GIVEN ENTRIES

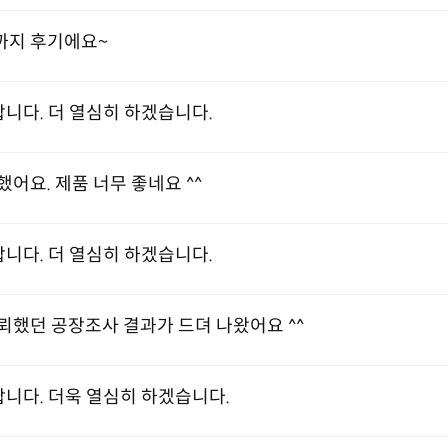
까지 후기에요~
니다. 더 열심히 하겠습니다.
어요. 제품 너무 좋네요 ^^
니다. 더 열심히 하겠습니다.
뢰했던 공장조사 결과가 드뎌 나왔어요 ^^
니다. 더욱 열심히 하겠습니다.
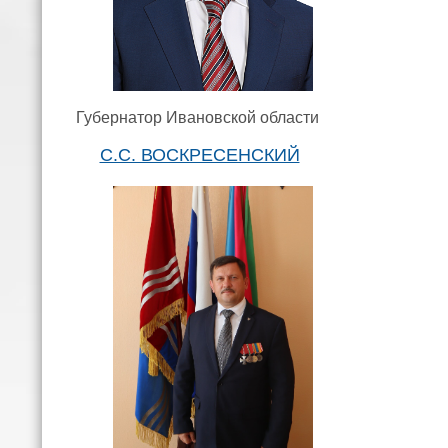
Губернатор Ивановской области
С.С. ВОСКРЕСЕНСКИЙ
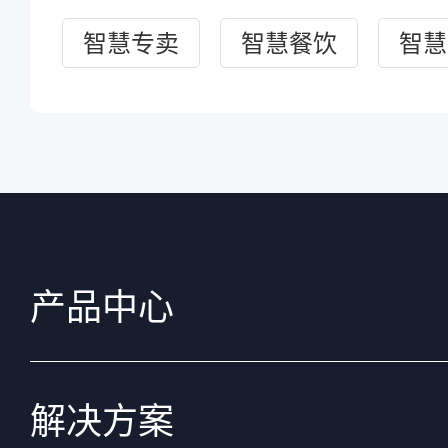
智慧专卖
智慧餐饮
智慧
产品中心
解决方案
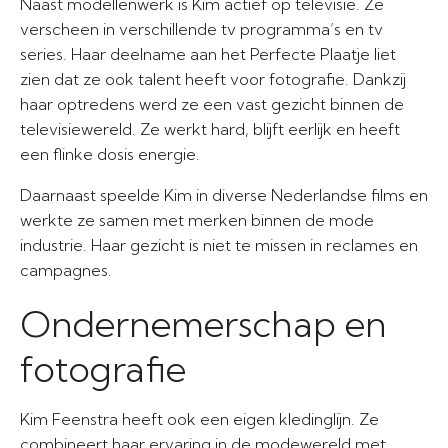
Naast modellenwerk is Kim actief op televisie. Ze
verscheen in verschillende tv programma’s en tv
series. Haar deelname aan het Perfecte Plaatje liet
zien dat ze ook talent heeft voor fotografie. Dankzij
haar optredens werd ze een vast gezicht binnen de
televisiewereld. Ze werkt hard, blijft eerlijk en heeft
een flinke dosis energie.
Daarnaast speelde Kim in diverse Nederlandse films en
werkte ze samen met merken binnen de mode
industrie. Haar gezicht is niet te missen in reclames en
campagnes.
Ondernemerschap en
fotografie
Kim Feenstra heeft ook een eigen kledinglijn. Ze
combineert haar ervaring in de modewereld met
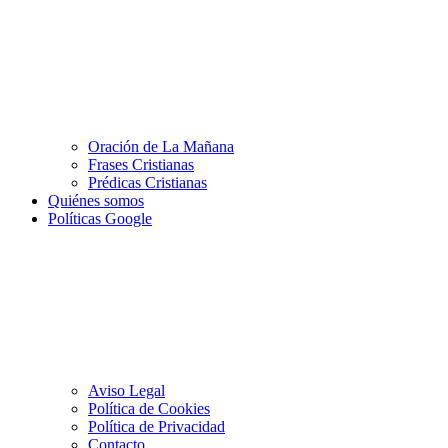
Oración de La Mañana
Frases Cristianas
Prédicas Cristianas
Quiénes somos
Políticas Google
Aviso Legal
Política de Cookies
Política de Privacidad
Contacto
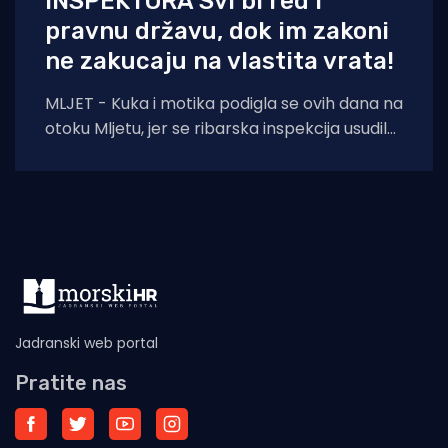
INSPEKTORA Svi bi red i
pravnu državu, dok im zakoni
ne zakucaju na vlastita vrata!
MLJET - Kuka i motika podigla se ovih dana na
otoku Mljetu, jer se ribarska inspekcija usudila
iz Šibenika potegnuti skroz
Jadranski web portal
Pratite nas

--

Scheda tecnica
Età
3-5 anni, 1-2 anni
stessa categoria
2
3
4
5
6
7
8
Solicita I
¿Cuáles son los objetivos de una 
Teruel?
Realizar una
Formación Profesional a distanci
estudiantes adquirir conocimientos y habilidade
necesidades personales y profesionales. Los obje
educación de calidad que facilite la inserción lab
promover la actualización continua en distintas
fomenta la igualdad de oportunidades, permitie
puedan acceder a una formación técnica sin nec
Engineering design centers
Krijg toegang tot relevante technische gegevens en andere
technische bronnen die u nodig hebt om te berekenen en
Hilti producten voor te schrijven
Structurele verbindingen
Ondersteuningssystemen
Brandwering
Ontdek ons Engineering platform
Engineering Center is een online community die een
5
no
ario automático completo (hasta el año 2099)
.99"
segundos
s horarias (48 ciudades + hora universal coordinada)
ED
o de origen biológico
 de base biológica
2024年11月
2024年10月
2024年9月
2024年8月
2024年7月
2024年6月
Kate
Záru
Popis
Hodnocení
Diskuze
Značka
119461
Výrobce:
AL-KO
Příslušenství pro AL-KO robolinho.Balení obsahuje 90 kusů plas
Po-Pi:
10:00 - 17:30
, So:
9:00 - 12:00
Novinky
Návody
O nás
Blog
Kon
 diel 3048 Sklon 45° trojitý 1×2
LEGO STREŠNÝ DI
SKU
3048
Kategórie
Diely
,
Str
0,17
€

==

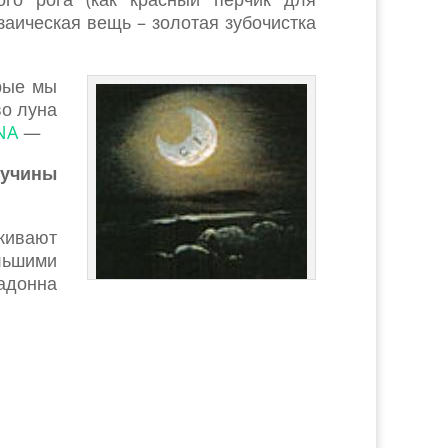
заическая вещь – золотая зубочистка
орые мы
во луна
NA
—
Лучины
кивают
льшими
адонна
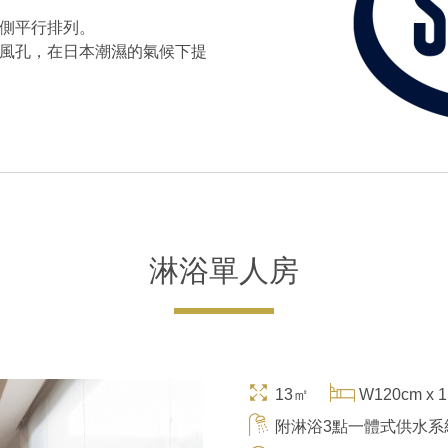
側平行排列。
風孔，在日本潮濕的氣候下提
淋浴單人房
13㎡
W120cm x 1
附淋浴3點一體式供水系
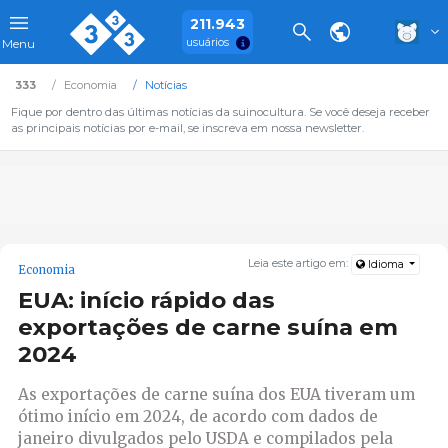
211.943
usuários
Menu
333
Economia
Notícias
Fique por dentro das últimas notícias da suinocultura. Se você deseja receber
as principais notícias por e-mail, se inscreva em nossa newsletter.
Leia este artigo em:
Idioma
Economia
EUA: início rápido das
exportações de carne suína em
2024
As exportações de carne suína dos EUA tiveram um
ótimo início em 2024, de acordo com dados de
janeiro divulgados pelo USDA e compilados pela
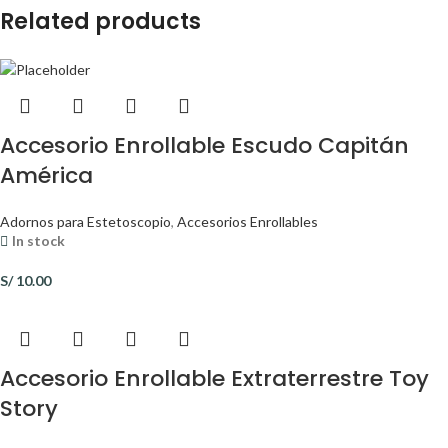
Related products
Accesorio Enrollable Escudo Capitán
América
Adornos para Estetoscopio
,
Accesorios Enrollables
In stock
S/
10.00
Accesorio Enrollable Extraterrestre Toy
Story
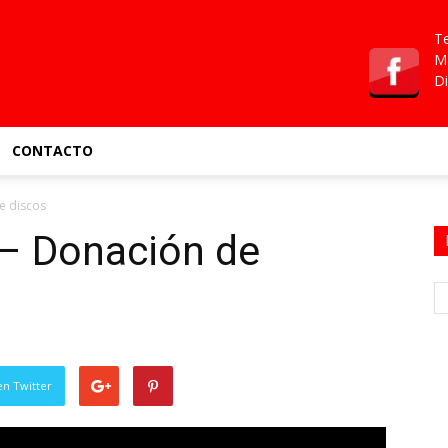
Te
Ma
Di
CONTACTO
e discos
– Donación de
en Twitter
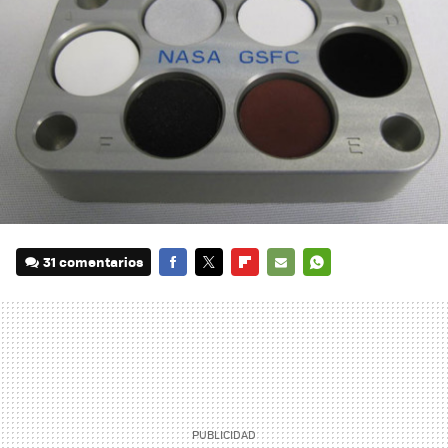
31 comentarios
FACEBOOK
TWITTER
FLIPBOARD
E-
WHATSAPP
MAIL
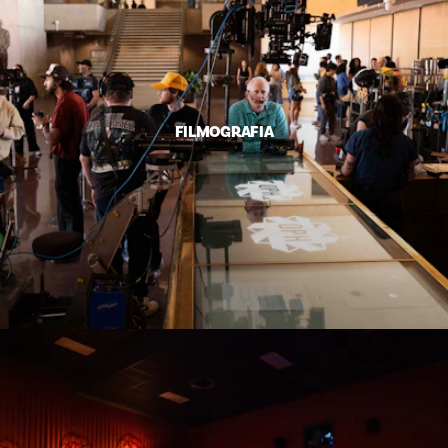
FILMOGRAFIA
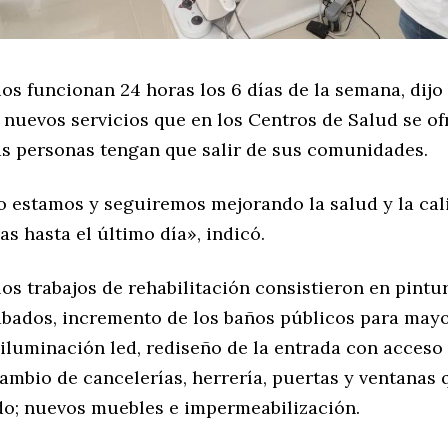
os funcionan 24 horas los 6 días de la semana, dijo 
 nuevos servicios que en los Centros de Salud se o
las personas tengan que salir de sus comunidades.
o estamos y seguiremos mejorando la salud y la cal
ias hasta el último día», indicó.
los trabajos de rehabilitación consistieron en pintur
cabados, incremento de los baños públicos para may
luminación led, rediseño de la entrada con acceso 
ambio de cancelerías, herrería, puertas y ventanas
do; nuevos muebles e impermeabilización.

TASK DIRECTIONS
Look through the entries above. Copy out every line holding the word "Cristianas".

REPLY TO THE EXERCISE
Frases Cristianas
Prédicas Cristianas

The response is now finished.